Deepening : Working with Entropy

ADIDS Element

Deepening

Parent Topic(s)

Entropy and Password Security

Duration

60-90 minutes

Materials

  • This works best if you work through this collaboratively on a whiteboard, but you can also make a slide deck, or even do the calculations live on a spreadsheet.*

Deepening

Let’s actually calculate some entropy!

To make things a bit easier, let’s switch to numbers and pin codes for a bit, and explore a few routes one might take to try to guess a 4-digit code.

Brute Force

A totally random number (0-9) would take 10 guesses to guarantee you guess the right number by “exhausting” the possibilities. When trying to guess a longer number (say, a 4 digit pin), you have to multiply by the number of digits, so a 4 digit pin takes 10×10×10×10, or 10,000 guesses. For anyone who’s forgotten the code to their luggage lock, this is what you’re looking at.

Generally speaking, you have a chance at getting the “right” combination early, so you’d have to be incredibly unlucky to have to guess all 10,000 guesses - but even still, at 3 seconds a guess, you’d be at this for 8 hours straight.

Informed Guessing: Dates

This is where understanding entropy really comes in handy. Is that combination really actually random? Probably not. There’s a good chance it’s either a date or a year. If it’s a year, the first two numbers are probably either 19 or 20, and if it’s 19, it’s a good guess to work backwards from 99 down to 50. For 20, work up from 00 to 23.

This takes 10,000 guesses down to just 80 - 1×1×5×10 for 1950-1999 (1 guess × 1 guess × 5 guesses (5,6,7,8,9), × 10 guesses (0-9) = 50 plus 1×1×3×10 for 2000-2023 (and you could cut that down more by not trying numbers in the future) = 30

Now, of course, it could be a day/month combination in MMDD or DDMM

(work through this with the participants)

  • What does month formatting look like from an entropy viewpoint? 01-12, so the first digit has 2 guesses, and the second has 10.
  • Days go from 01-31, so the first digit has 4 possible options, and the second has again 10.
  • So an exhaustive list of all MMDD options would take 2×10×4×10 or 800 more guesses, and DDMM adds another 800.
  • Notably, there are further shortcuts here! you don’t need to test days for 32,33,34, etc.

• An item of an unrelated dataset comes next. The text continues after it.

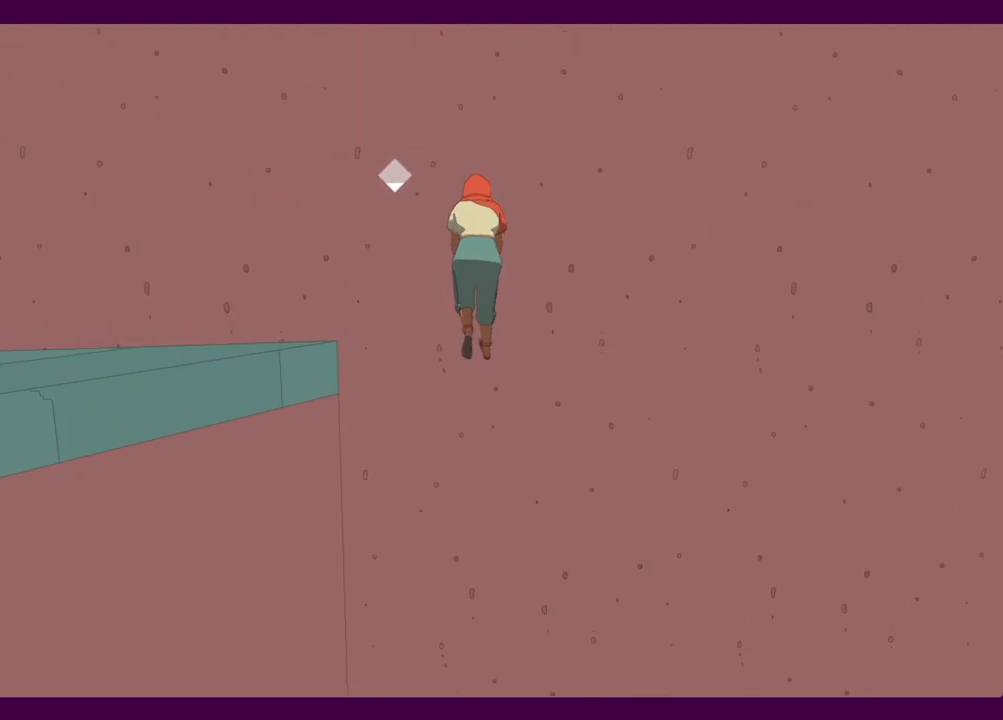
{"keys": [], "mouse": [], "events": [[67, "space", "down"], [250, "space", "up"], [250, "w", "down"], [300, "w", "up"]]}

So to guess all recent years, and all month/day combinations, you’re still looking at 1680 guesses, which is a lot more doable than 10,000 - but even this is still more work than an exhaustive guess of all possible combinations for a 3-digit combo lock.

Informed Guessing: Statistics

A (now-defunct) firm called DataGenetics put out a really great post on PIN code entropy, which makes the randomness of most PIN codes even more depressing with a dose of cold reality from leaked PIN data. In their research, “1234” accounted for 10% of all PIN codes by itself, and “1111” brings in another 6%.

Going through just 5 of most common from their 2018 analysis will net you over 20% of the PIN codes which were in the 3.5 million code leak, and you’ll get 50% with onl 426 guesses.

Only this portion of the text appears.